Restarting the server and scrolling to the bottom of ‘Now Playing’ shows my MacBook.

I’m very pleased they put my videos in ‘Now Playing’ (even at the bottom), rather than buried within the clumsily labeled ‘Music, Photos, Products, & More’ where they put the rest of my stuff. I’m glad we’re that much closer to the TiVo future I mentioned a while back.

On the downside, the TiVo still only understands MPEG-2 files. Not very popular round the videoblog-o-sphere. So, there’s a conversion step needed (Tivoizer to the rescue).
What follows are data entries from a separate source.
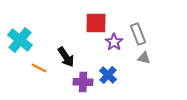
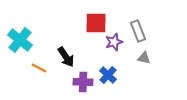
gray rectangle: moved 3 px up
purple star: rotated 18 degrees clockwise
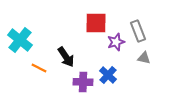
purple star: moved 2 px right
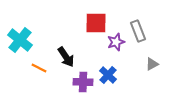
gray triangle: moved 8 px right, 6 px down; rotated 40 degrees counterclockwise
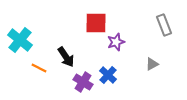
gray rectangle: moved 26 px right, 6 px up
purple cross: rotated 30 degrees clockwise
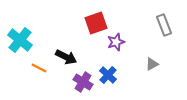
red square: rotated 20 degrees counterclockwise
black arrow: rotated 30 degrees counterclockwise
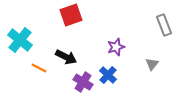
red square: moved 25 px left, 8 px up
purple star: moved 5 px down
gray triangle: rotated 24 degrees counterclockwise
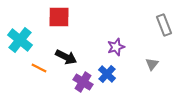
red square: moved 12 px left, 2 px down; rotated 20 degrees clockwise
blue cross: moved 1 px left, 1 px up
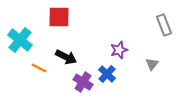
purple star: moved 3 px right, 3 px down
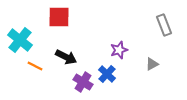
gray triangle: rotated 24 degrees clockwise
orange line: moved 4 px left, 2 px up
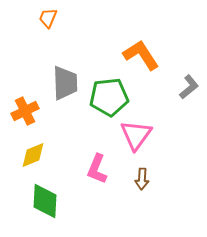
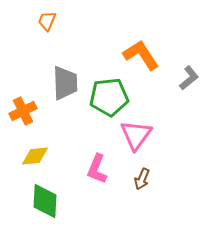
orange trapezoid: moved 1 px left, 3 px down
gray L-shape: moved 9 px up
orange cross: moved 2 px left
yellow diamond: moved 2 px right, 1 px down; rotated 16 degrees clockwise
brown arrow: rotated 20 degrees clockwise
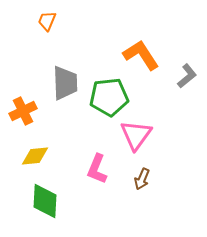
gray L-shape: moved 2 px left, 2 px up
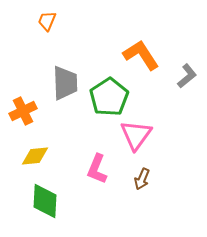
green pentagon: rotated 27 degrees counterclockwise
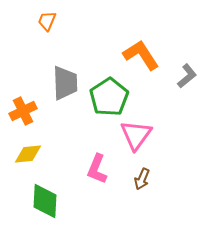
yellow diamond: moved 7 px left, 2 px up
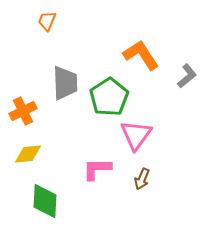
pink L-shape: rotated 68 degrees clockwise
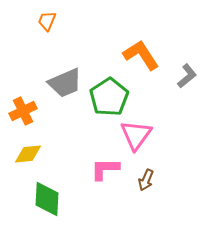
gray trapezoid: rotated 69 degrees clockwise
pink L-shape: moved 8 px right
brown arrow: moved 4 px right, 1 px down
green diamond: moved 2 px right, 2 px up
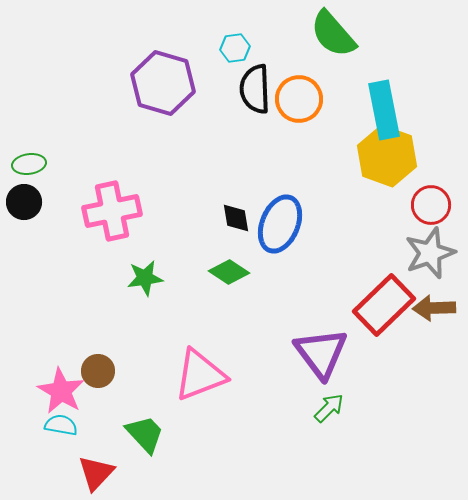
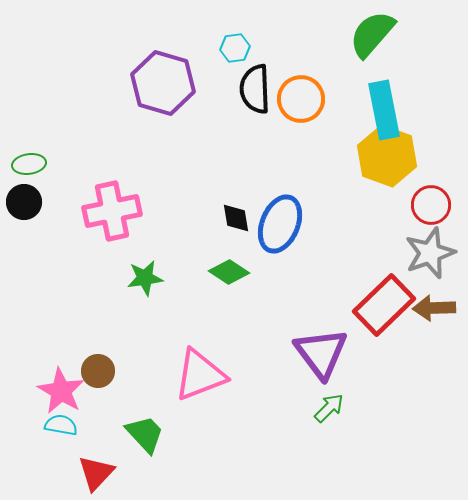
green semicircle: moved 39 px right; rotated 82 degrees clockwise
orange circle: moved 2 px right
Bah.

Though baby steps are baby steps.

If It Weren’t For The Customers

“I believe media companies are afraid of interacting with their audiences, because they (mistakenly) believe that their audiences are made up of people just like them — resentful, mean spirited, backbiting, hostile egomaniacs with inferiority complexes who, if given the opportunity, will spout their opinions without regard or respect for anyone but themselves.” – Terry Heaton

I’m continually surprised when I encounter the Us-v-Them attitude Terry describes. I spent so much of my day building partnerships with clients, customers, and collaborations that I forget it’s still out there.

Friday, 26 May 2006

The Final 7 from the SXSW 2006 Showcasing Artists

Finally got through all the Showcasing Artists from this year’s SXSW. Found 39 songs
Which means there’s 7 you don’t know about yet….

Thursday, 25 May 2006

Why the Democrats Lose

Over the past 17 days I’ve received 19 calls from this same unknown number. No message, no nothing. Some where in there, I found out it was the DNC calling (presumably for money) and well, I don’t have time for that right now. They just kept calling, and calling, and I just kept hitting ‘Ignore’. Leave a message, seriously.

Tonight, call number 20, I had a single moment to hear their spiel.

Uninspiring. Some vague statement about needing to train people, some script-read bit about taking back something from Bush, and how they need 80 gazillion dollars to make it worth their while. And the ask;

“Can we count on you to make a symbolic contribution of $110?”

“Symbolic” contribution?

Are they asking for actual, real money?

Baffled, I asked why they called me 20 times and couldn’t leave a message.

She apologized and said the call center had so many calls to make that nobody had time to leave a message.

Wrong answer.

There are so many things wrong with this story. So many. At least 20.

If the DNC is going to win, they need to be aggressive, passionate, straight-forward, engaging, and focused. Not annoying, aimless, vague, and apologetic.

Have we learned nothing?

The Most Annoying Spam Form Yet – Fake Forum Registration

Someone’s been hitting the Garrick Van Buren .com Forums with a spam robot. The robot seems to be registering as a forum member with the spammer’s target url as the username and a fake email address.

I know this because the registration confirmation email bounces back with these crazy long member names like:

urlhttpthisisaveryinterestingsiteandborrowmoneynowinfourl

Not sure how to prevent this and it’s happening so infrequently I’m still slightly amused.